Я — продавец умных советов для богатых людей. Служу я в фирме, которая дает указания, как выгоднее размещать капитал. Прожить на мою зарплату можно, но пока я новичок в этом деле, и тут особенно не разойдешься. Да еще пришлось завести специальное обмундирование: мягкую шляпу, темно-синее пальто, двубортный костюм, как у банкиров, — серый, в полосочку, — строгий полосатый галстук, полдюжины белых рубашек, полдюжины черных носков и серые перчатки.

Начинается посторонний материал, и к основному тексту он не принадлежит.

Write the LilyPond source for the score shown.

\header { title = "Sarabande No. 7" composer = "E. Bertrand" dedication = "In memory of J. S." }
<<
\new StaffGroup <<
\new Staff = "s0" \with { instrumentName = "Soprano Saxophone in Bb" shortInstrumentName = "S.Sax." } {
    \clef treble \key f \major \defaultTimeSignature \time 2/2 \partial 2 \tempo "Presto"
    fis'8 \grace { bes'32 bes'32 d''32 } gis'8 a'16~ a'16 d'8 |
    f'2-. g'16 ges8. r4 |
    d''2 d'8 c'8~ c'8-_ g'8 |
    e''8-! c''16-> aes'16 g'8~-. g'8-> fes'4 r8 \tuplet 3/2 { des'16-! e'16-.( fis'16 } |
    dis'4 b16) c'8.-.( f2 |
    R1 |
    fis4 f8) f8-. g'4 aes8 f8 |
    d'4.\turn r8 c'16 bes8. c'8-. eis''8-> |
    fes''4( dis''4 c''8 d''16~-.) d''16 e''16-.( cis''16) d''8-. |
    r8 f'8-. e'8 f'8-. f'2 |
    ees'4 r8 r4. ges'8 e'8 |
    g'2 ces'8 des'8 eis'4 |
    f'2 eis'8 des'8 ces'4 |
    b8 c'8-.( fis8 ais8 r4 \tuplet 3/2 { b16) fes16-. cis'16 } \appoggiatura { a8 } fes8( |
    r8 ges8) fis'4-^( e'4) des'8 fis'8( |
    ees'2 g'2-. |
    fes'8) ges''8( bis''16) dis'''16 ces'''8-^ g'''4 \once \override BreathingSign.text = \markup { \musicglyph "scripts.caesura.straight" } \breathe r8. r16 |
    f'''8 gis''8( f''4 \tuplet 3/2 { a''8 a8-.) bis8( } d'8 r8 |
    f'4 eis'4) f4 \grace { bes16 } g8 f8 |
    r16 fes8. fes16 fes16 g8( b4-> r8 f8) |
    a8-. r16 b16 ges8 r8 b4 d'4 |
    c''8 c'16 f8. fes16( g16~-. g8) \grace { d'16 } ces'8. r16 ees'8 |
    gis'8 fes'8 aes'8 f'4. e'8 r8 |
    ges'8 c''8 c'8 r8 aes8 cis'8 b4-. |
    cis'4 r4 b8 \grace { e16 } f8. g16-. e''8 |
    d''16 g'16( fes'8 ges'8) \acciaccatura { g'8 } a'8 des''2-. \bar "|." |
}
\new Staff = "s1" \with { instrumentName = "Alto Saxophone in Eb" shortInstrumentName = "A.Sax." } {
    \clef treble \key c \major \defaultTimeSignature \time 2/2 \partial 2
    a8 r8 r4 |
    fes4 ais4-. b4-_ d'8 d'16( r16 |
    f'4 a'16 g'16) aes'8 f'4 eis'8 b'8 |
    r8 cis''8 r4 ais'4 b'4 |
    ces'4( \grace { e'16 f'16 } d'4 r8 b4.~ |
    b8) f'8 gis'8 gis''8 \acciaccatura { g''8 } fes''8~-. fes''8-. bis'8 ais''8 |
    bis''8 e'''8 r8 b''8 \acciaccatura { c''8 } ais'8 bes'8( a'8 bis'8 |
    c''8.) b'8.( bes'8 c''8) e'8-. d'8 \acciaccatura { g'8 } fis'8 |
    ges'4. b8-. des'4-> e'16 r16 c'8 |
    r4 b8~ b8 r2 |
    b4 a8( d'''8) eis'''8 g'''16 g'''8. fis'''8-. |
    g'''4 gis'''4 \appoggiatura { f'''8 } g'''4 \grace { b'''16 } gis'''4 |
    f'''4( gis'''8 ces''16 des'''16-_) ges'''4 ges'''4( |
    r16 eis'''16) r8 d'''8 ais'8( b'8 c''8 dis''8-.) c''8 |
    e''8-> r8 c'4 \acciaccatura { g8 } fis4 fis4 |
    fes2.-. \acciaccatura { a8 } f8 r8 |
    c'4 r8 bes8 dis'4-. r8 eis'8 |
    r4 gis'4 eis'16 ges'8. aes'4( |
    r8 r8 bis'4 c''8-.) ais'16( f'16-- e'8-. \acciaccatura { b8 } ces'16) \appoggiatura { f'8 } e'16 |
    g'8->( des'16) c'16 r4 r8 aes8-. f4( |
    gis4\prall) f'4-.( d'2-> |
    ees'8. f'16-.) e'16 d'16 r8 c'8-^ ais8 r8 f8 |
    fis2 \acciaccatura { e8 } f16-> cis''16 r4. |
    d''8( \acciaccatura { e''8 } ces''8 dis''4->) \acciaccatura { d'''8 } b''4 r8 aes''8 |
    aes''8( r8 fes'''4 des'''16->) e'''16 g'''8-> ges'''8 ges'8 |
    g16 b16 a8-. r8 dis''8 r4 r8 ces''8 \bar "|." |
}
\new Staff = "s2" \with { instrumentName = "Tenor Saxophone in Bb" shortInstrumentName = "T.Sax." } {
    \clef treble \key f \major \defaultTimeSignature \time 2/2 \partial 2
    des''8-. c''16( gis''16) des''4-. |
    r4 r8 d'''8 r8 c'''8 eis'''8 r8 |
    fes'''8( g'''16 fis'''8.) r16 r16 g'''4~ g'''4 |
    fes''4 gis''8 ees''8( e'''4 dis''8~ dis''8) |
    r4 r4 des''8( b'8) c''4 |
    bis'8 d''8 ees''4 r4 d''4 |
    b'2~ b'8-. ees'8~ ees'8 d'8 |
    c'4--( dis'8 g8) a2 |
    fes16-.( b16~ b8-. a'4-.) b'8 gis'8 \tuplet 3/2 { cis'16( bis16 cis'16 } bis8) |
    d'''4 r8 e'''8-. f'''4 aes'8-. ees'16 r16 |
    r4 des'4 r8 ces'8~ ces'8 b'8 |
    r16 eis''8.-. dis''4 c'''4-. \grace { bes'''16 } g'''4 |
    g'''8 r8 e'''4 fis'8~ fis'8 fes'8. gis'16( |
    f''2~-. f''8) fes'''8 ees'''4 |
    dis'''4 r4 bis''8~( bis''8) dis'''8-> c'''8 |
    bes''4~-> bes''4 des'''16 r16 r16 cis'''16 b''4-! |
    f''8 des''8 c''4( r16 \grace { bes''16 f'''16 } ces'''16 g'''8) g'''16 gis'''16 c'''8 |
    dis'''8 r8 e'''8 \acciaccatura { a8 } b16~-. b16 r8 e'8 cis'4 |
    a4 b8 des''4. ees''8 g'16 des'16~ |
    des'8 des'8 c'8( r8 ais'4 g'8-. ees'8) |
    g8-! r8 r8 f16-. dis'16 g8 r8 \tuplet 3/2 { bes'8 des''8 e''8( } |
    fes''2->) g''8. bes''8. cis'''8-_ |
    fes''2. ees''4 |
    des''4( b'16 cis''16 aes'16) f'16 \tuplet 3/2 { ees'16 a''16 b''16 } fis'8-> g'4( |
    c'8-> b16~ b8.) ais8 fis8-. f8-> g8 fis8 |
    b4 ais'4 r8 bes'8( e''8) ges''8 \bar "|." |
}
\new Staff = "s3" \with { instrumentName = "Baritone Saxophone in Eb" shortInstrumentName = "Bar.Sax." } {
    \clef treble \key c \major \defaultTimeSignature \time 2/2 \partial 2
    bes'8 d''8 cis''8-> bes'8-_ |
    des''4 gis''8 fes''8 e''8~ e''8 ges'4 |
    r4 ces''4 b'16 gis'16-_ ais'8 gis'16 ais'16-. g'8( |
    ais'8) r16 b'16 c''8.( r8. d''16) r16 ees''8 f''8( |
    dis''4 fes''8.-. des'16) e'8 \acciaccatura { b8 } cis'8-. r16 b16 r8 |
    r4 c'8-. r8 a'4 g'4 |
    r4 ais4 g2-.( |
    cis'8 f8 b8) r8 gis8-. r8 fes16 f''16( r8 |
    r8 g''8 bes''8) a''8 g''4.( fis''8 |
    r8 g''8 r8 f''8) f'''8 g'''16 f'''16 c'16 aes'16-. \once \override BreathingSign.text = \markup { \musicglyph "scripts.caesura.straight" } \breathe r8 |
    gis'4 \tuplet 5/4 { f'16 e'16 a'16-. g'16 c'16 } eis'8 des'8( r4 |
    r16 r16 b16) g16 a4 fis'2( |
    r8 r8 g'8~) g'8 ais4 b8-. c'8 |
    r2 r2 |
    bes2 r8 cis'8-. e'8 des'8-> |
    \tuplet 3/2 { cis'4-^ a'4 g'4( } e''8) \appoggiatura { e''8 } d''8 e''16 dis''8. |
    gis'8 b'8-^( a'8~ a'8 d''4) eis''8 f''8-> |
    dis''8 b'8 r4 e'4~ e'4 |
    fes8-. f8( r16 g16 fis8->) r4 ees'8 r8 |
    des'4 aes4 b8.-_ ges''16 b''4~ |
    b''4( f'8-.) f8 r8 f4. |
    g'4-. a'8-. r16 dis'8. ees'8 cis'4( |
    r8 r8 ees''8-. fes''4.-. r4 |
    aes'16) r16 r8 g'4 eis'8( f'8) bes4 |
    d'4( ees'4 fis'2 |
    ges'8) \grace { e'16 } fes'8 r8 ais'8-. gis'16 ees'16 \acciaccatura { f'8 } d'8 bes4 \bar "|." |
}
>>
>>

К клиентам я езжу на такси — аккуратный, чистенький, вежливый. Я веду себя так, будто сам только что загреб уйму денег на выгодной биржевой операции, а к ним зашел скорее по общественной линии, а вовсе не по делу. Когда я прихожу, весь в новом, с хрустящими бумагами и текущими анализами биржевых операций в красивых папках, клиенты обычно, как и положено, реагируют на мой визит как на посещение священника или врача: я взял дело в свои руки, значит, все пойдет прекрасно.

Чаще всего я общаюсь со старыми дамами, которые благодаря железному здоровью оказались наследницами немалой толики земных благ. Я перелистываю их акции и излагаю им мнение наших экспертов, как и куда вложить эти бумаги,

— богатство, — их запасы, — пусть растут и процветают. Без дрожи в голосе я говорю о десятках тысяч долларов, с полным спокойствием смотрю на ценные бумаги — тысяч на сто — и только с видом знатока произношу: «Мммм-м-мда… М-мда…»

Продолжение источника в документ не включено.